Work item → Continue the passage about the Griffin in heraldry and legend from the point where it stops.

Document passage →
++++++

GRIFFIN: This chimerical creature has the head, wings, and talons of an eagle with the body of a lion, and is said expressed the ideal combination of swiftness, strength and intelligence. Historically the Griffin has been emblematic of valour, vigilance and death defying bravery. Guillim, an often-quoted heraldic writer says this about the Griffin, "sets forth the property of a valorous soldier whose magnanimity is such that he will dare all dangers, and even death itself, rather than become captive." This creature is as old as the time of the Phoenicians, was sacred to the sun, and kept guard over hidden treasures. It is symbolic of watchfulness, courage, perseverance, and rapidity of execution. In legend, the creature was a symbol of superbia (arrogant pride), because Alexander the Great was said to have tried to fly on the backs of Griffins to the edge of the sky. During the Middle Ages, Christian nobles searched for Griffin's eggs or "grypeseye" which they mounted and used for cups, believing they brought health to any beverage.

++++++

Data extract →

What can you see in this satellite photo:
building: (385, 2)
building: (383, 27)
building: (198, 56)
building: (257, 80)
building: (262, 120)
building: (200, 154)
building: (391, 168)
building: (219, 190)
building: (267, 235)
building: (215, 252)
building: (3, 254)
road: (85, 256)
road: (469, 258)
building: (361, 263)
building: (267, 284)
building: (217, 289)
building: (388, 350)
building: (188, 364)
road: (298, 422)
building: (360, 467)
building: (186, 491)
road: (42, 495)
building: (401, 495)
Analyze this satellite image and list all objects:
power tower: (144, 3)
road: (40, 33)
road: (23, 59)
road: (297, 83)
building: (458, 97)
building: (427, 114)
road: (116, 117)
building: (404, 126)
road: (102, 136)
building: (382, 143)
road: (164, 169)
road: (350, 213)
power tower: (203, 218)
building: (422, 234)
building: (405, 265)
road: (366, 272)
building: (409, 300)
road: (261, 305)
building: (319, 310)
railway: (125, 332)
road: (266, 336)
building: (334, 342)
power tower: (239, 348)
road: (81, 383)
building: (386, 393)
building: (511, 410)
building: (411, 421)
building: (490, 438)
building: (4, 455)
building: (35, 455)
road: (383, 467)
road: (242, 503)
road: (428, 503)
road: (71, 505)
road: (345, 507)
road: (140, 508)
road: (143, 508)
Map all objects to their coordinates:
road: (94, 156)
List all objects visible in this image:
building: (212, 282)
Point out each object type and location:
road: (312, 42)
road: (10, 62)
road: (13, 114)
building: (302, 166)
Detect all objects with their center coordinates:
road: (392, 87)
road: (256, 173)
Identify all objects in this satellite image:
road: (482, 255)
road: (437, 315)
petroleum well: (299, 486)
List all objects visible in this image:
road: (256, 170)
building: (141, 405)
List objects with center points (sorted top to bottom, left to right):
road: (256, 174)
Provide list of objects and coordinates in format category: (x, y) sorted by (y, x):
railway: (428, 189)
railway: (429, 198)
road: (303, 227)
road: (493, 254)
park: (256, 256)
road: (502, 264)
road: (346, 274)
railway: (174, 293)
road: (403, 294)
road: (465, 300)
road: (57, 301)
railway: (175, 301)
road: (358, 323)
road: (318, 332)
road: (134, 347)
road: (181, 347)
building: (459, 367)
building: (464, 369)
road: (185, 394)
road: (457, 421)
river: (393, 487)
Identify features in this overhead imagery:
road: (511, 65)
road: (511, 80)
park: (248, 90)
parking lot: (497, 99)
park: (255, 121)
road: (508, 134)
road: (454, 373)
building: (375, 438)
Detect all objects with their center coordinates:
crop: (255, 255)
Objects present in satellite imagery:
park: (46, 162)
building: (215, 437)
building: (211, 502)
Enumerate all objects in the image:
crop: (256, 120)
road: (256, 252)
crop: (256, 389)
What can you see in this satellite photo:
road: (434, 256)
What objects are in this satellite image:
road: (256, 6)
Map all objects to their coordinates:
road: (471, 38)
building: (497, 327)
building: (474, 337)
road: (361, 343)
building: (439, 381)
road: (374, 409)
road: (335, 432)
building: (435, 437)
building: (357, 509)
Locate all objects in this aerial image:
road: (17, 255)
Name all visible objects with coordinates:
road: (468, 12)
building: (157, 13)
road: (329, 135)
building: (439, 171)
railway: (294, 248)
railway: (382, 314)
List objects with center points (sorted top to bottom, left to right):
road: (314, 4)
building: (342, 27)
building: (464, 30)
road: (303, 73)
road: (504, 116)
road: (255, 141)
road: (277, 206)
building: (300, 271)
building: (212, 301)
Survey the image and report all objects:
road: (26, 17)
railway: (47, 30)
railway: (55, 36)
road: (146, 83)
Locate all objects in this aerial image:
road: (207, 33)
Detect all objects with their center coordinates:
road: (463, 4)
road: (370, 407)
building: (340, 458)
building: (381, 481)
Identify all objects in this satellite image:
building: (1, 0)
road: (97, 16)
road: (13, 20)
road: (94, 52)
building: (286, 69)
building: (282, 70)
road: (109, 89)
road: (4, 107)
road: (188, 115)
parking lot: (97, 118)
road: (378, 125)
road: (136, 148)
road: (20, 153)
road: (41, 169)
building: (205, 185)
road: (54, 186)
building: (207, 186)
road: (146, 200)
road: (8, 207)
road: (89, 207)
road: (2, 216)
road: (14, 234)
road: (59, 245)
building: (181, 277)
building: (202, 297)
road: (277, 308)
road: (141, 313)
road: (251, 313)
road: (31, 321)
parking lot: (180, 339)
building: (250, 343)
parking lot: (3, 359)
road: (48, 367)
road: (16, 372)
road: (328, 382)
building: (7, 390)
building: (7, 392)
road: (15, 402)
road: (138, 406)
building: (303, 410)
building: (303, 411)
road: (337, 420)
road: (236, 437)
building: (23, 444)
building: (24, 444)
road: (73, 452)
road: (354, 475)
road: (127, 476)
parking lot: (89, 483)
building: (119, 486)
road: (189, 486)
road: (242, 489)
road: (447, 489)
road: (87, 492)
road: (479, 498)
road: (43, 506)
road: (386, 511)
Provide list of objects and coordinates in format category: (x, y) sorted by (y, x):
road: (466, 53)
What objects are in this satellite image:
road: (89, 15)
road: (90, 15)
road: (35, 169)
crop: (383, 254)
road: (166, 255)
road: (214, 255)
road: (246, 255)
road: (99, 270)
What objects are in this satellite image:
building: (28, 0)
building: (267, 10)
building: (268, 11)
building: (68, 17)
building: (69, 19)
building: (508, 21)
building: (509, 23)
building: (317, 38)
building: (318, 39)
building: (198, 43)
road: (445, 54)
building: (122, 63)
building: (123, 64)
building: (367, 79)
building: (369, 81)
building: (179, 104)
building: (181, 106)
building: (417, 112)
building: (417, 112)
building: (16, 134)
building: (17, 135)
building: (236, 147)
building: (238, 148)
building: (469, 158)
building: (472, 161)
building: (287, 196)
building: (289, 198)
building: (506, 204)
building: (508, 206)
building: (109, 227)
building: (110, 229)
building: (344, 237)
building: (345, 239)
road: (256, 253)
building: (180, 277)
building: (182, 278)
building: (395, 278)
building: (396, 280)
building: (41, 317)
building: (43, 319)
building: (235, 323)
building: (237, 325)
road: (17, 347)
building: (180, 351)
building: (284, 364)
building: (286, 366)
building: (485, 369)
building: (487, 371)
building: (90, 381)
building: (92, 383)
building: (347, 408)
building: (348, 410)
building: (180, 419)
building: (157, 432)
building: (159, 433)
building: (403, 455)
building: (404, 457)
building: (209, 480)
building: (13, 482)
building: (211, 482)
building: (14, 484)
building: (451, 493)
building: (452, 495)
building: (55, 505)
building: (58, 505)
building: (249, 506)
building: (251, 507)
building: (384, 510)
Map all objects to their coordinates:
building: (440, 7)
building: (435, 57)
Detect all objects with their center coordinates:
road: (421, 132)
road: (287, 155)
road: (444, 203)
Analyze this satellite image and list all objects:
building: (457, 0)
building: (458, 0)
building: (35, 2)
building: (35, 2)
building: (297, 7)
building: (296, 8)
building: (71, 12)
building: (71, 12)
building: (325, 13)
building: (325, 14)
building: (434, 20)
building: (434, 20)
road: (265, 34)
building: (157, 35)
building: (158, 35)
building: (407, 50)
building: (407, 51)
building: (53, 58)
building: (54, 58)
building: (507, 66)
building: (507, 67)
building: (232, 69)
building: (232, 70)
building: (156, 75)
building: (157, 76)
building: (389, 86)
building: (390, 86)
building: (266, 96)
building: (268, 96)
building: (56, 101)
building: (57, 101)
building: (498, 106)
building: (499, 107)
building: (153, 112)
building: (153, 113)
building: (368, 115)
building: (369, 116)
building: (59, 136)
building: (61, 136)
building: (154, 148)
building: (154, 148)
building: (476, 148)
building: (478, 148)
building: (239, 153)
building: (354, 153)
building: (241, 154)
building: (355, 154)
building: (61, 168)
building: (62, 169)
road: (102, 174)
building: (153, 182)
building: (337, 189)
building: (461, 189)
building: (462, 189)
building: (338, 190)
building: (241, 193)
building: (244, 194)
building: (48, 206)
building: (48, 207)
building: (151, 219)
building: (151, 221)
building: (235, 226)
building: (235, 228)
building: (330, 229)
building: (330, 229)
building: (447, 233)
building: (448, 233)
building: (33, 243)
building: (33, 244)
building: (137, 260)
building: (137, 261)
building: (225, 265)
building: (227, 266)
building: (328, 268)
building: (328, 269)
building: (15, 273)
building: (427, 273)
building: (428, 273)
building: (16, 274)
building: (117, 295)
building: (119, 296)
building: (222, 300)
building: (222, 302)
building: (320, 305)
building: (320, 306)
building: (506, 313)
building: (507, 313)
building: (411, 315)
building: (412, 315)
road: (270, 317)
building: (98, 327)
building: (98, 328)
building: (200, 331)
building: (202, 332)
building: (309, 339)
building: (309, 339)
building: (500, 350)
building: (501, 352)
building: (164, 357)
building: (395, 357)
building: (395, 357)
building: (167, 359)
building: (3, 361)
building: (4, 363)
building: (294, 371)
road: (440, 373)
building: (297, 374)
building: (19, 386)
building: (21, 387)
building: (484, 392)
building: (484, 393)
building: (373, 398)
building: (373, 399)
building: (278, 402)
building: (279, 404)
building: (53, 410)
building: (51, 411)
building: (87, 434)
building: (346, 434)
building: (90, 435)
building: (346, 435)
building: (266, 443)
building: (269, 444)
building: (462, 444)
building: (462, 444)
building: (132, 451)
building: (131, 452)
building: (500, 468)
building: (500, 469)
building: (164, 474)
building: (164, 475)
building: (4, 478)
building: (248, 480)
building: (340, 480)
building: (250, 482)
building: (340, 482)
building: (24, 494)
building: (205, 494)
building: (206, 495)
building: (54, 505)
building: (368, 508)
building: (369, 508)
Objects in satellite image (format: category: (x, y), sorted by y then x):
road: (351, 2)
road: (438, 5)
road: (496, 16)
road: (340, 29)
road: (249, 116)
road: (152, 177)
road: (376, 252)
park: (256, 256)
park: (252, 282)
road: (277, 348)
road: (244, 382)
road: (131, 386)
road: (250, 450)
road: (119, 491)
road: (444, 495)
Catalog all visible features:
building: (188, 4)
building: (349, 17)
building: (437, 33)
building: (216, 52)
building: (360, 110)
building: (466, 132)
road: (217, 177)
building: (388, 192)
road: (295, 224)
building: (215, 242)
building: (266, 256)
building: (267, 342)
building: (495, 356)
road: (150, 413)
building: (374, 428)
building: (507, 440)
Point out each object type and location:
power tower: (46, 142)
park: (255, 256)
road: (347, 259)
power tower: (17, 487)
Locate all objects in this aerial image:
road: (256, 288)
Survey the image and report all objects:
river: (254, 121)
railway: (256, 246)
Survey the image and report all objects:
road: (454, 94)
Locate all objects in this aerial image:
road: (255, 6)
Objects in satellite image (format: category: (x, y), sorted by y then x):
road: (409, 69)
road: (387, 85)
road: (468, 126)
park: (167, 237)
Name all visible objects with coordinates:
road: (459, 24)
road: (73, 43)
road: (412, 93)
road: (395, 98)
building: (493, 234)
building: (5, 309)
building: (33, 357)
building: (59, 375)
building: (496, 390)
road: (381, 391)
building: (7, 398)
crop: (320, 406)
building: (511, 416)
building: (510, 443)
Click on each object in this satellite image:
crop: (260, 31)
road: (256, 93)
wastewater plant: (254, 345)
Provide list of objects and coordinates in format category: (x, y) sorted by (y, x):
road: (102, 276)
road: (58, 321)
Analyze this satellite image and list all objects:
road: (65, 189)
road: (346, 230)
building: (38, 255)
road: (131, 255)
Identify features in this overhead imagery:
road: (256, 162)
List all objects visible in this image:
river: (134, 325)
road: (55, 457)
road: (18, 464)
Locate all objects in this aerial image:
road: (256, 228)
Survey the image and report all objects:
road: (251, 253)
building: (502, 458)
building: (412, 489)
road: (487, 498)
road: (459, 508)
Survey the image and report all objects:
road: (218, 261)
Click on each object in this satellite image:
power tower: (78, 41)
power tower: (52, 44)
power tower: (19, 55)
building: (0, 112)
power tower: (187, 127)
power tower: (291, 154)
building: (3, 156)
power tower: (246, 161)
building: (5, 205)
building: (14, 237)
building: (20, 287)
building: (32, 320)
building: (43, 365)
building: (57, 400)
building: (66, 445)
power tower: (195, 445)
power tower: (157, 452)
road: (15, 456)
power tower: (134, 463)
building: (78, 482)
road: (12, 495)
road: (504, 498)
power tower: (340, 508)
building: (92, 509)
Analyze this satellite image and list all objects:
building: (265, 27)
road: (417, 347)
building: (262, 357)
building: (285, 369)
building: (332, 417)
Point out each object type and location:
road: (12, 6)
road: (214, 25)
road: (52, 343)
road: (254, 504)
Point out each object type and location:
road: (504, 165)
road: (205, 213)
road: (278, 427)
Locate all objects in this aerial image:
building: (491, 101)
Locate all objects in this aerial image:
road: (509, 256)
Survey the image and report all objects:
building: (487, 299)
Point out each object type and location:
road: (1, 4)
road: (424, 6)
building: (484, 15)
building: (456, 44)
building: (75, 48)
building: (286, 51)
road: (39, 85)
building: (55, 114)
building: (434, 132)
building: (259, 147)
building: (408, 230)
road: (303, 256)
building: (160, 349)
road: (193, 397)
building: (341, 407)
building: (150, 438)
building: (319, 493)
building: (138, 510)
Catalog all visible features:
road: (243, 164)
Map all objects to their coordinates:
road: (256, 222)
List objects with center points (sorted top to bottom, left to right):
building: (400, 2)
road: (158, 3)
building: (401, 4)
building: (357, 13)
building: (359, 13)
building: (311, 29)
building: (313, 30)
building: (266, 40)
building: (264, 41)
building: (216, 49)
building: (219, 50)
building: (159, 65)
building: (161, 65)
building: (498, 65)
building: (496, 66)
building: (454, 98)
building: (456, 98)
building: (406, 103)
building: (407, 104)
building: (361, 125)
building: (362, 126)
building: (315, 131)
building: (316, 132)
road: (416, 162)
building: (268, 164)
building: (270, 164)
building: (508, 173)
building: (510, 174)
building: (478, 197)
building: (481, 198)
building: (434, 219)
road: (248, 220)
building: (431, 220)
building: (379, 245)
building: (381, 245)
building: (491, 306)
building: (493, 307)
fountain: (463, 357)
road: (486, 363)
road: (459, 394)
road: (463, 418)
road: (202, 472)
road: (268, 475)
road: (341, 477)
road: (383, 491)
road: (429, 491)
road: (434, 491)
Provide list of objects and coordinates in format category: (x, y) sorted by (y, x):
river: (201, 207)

++++++

Answer space →
GROSBEAK: Said to be a healer of the family, a peacekeeper.

GUILLEMOT: A diving sea bird allied to the auks and puffins, sometimes known as the sea pigeon; it comes ashore only to breed. It was a symbol of hope to the ancient mariner.

GUTTÉE: Drops, varying in colour, according to what is intended to be represented. See Drops.

GYRON: Two straight lines from the dexter fess and chief points, meeting in an acute angle in the fess point; a symbol of unity; the joining of forces to defeat an otherwise stronger enemy or cause. Gyron - from the Spanish 'Gyron', a triangular piece of cloth sewed into a garment. The usual number of pieces is eight, but there may be six, ten, or twelve or sixteen. Denotes Unity.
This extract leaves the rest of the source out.